Мы обязаны были присутствовать на суде. Такой знатный лорд, как мой дядя, должен был наблюдать, как свершается правосудие, а его домочадцам, разумеется, полагалось его сопровождать. Тетя Жеанна взяла меня с собой, чтобы я собственными глазами увидела конец Орлеанской девы, святой советчицы французского дофина – «лжепророчицы при лжекороле», как ее теперь окрестили. По меньшей мере половина страны устремилась в Руан; французам было интересно, чем все это кончится, и мы должны были находиться в первых рядах.
Для той, кого судьи называли «спятившей деревенской простушкой», надежды на спасение не было никакой. Ее поместили в замок Буврёй и держали в цепях в темнице с двойными дверями и окошком, забитым досками. Всех охватывал ужас при одной лишь мысли о том, что Жанна, как мышь, сумеет выбраться в щель под дверью или же, как птичка, вылетит в окно, протиснувшись меж досками. От нее потребовали дать слово, что она не попытается сбежать, но она отказалась, и ее приковали цепью к кровати.

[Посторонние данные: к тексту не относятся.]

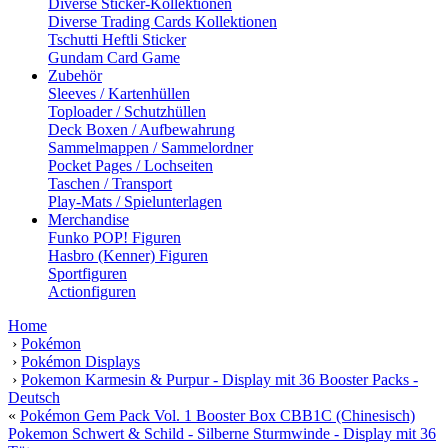
Diverse Sticker-Kollektionen
Diverse Trading Cards Kollektionen
Tschutti Heftli Sticker
Gundam Card Game
Zubehör
Sleeves / Kartenhüllen
Toploader / Schutzhüllen
Deck Boxen / Aufbewahrung
Sammelmappen / Sammelordner
Pocket Pages / Lochseiten
Taschen / Transport
Play-Mats / Spielunterlagen
Merchandise
Funko POP! Figuren
Hasbro (Kenner) Figuren
Sportfiguren
Actionfiguren
Home
›
Pokémon
›
Pokémon Displays
›
Pokemon Karmesin & Purpur - Display mit 36 Booster Packs -
Deutsch
«
Pokémon Gem Pack Vol. 1 Booster Box CBB1C (Chinesisch)
Pokemon Schwert & Schild - Silberne Sturmwinde - Display mit 36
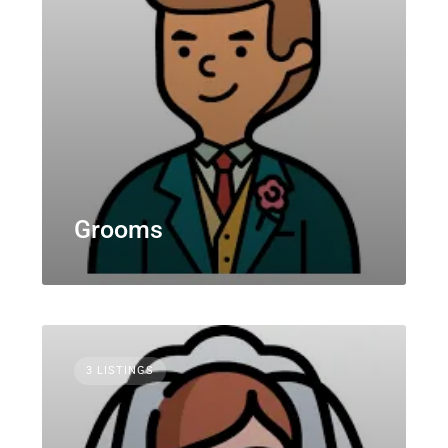
Grooms
3 LISTINGS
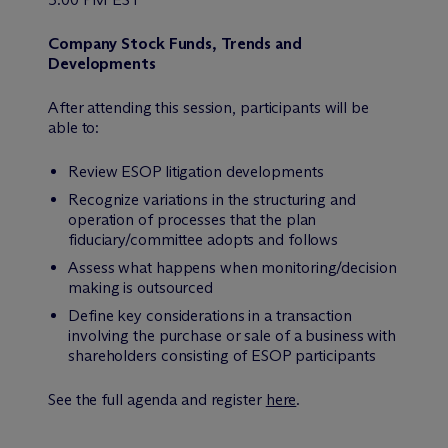
Company Stock Funds, Trends and
Developments
After attending this session, participants will be
able to:
Review ESOP litigation developments
Recognize variations in the structuring and
operation of processes that the plan
fiduciary/committee adopts and follows
Assess what happens when monitoring/decision
making is outsourced
Define key considerations in a transaction
involving the purchase or sale of a business with
shareholders consisting of ESOP participants
See the full agenda and register
here
.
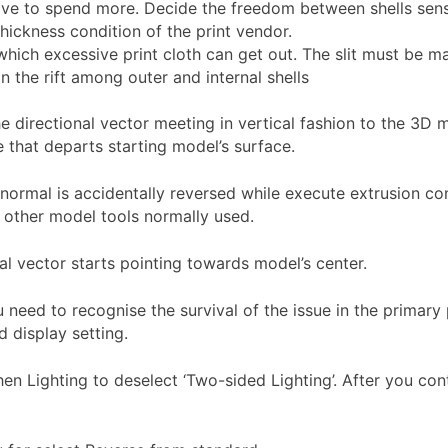
have to spend more. Decide the freedom between shells sen
thickness condition of the print vendor.
which excessive print cloth can get out. The slit must be 
n the rift among outer and internal shells
 directional vector meeting in vertical fashion to the 3D mo
e that departs starting model’s surface.
normal is accidentally reversed while execute extrusion co
f other model tools normally used.
al vector starts pointing towards model’s center.
 need to recognise the survival of the issue in the primary
 display setting.
then Lighting to deselect ‘Two-sided Lighting’. After you con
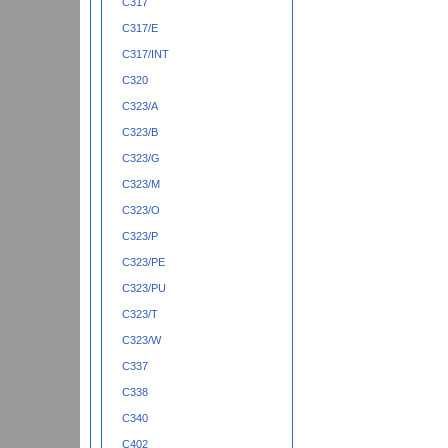
C317
C317/E
C317/INT
C320
C323/A
C323/B
C323/G
C323/M
C323/O
C323/P
C323/PE
C323/PU
C323/T
C323/W
C337
C338
C340
C402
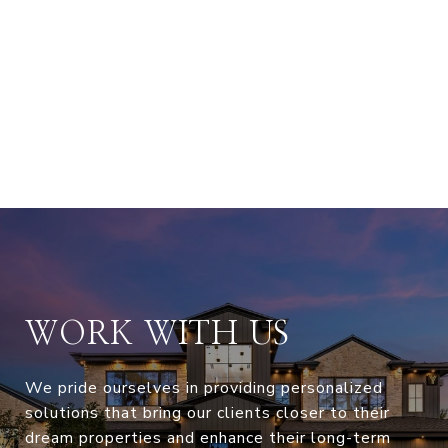
WORK WITH US
We pride ourselves in providing personalized
solutions that bring our clients closer to their
dream properties and enhance their long-term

– Уж так-то она точно не сбежит, – печально вздохнула моя тетя Жеанна.
Ждали герцога Бедфорда, и в конце декабря он вошел в город с отрядом личной охраны, одетой в цвета английских «Роз» – ярко-красный и белый[14]. Герцог, крупный мужчина, ехал верхом на мощном боевом коне; его начищенные доспехи отливали серебром; лицо его под увесистым шлемом показалось мне мрачным и суровым, а крупный нос, похожий на изогнутый клюв, придавал ему сходство с какой-то большой хищной птицей, возможно, орлом. Герцог Бедфорд был родным братом английского короля Генриха V и старательно охранял те земли, которые его знаменитому брату удалось отвоевать у Франции во время битвы при Азенкуре[15]. Теперь же лавры покойного короля[16] достались его молодому сыну, и герцог Бедфорд, продолжавший верно служить английскому трону, редко снимал воинские доспехи и редко слезал со своего боевого коня; в общем, не знал ни дня покоя.